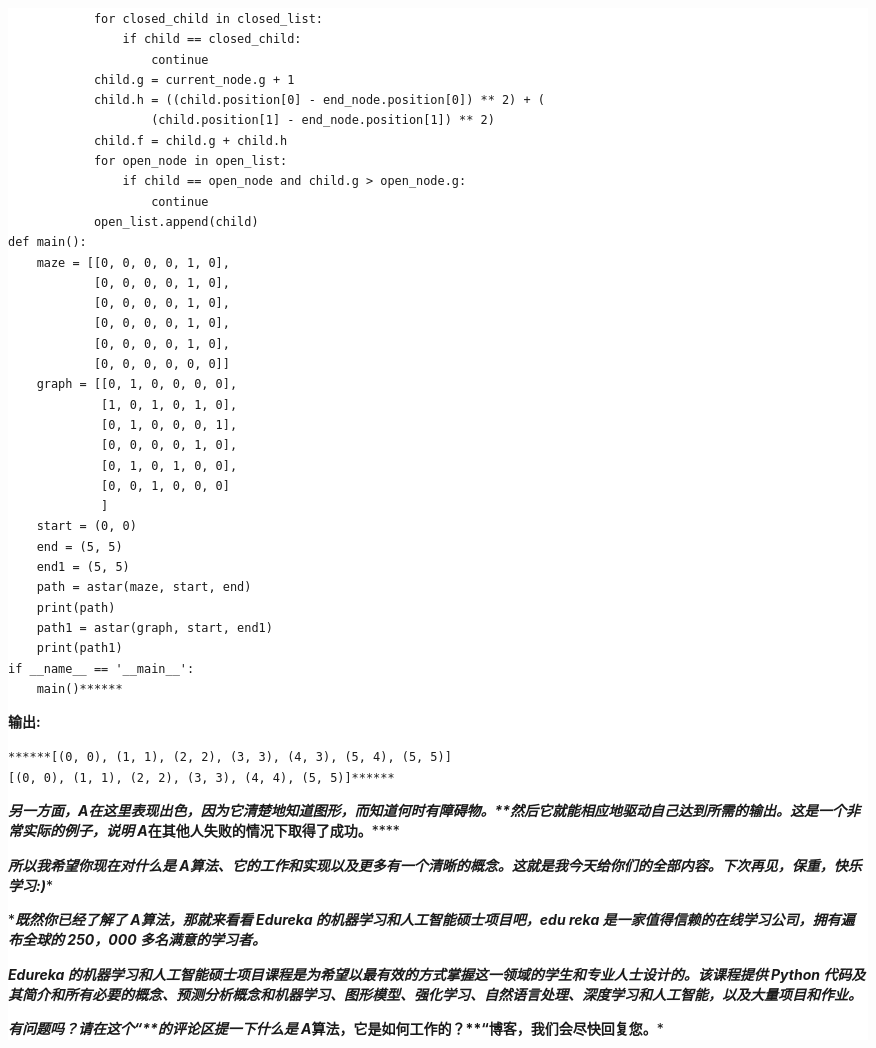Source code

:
 ```
            for closed_child in closed_list:
                if child == closed_child:
                    continue
            child.g = current_node.g + 1
            child.h = ((child.position[0] - end_node.position[0]) ** 2) + (
                    (child.position[1] - end_node.position[1]) ** 2)
            child.f = child.g + child.h
            for open_node in open_list:
                if child == open_node and child.g > open_node.g:
                    continue
            open_list.append(child)
def main():
    maze = [[0, 0, 0, 0, 1, 0],
            [0, 0, 0, 0, 1, 0],
            [0, 0, 0, 0, 1, 0],
            [0, 0, 0, 0, 1, 0],
            [0, 0, 0, 0, 1, 0],
            [0, 0, 0, 0, 0, 0]]
    graph = [[0, 1, 0, 0, 0, 0],
             [1, 0, 1, 0, 1, 0],
             [0, 1, 0, 0, 0, 1],
             [0, 0, 0, 0, 1, 0],
             [0, 1, 0, 1, 0, 0],
             [0, 0, 1, 0, 0, 0]
             ]
    start = (0, 0)
    end = (5, 5)
    end1 = (5, 5)
    path = astar(maze, start, end)
    print(path)
    path1 = astar(graph, start, end1)
    print(path1)
if __name__ == '__main__':
    main()******
```

********输出**:******

```
******[(0, 0), (1, 1), (2, 2), (3, 3), (4, 3), (5, 4), (5, 5)]
[(0, 0), (1, 1), (2, 2), (3, 3), (4, 4), (5, 5)]****** 
```

******另一方面，A*在这里表现出色，因为它清楚地知道图形，而**知道何时有障碍物。**然后它就能相应地驱动自己达到所需的输出。这是一个非常实际的例子，说明 A*在其他人失败的情况下取得了成功。******

******所以我希望你现在对什么是 A*算法、它的工作和实现以及更多有一个清晰的概念。这就是我今天给你们的全部内容。下次再见，保重，快乐学习:)******

*******既然你已经了解了 A*算法，那就来看看 Edureka 的机器学习和人工智能硕士项目[](https://www.edureka.co/post-graduate/machine-learning-and-ai)**吧，edu reka 是一家值得信赖的在线学习公司，拥有遍布全球的 250，000 多名满意的学习者。*******

*******Edureka 的**机器学习和人工智能硕士项目**课程是为希望以最有效的方式掌握这一领域的学生和专业人士设计的。该课程提供 Python 代码及其简介和所有必要的概念、预测分析概念和机器学习、图形模型、强化学习、自然语言处理、深度学习和人工智能，以及大量项目和作业。*******

*******有问题吗？请在这个“**的评论区提一下什么是 A*算法，它是如何工作的？**“博客，我们会尽快回复您。*******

# [TASK TO CARRY OUT]
Copy every line of the data where "start" is found.

# [RESPONSE BOX]
    start = (0, 0)
    path = astar(maze, start, end)
    path1 = astar(graph, start, end1)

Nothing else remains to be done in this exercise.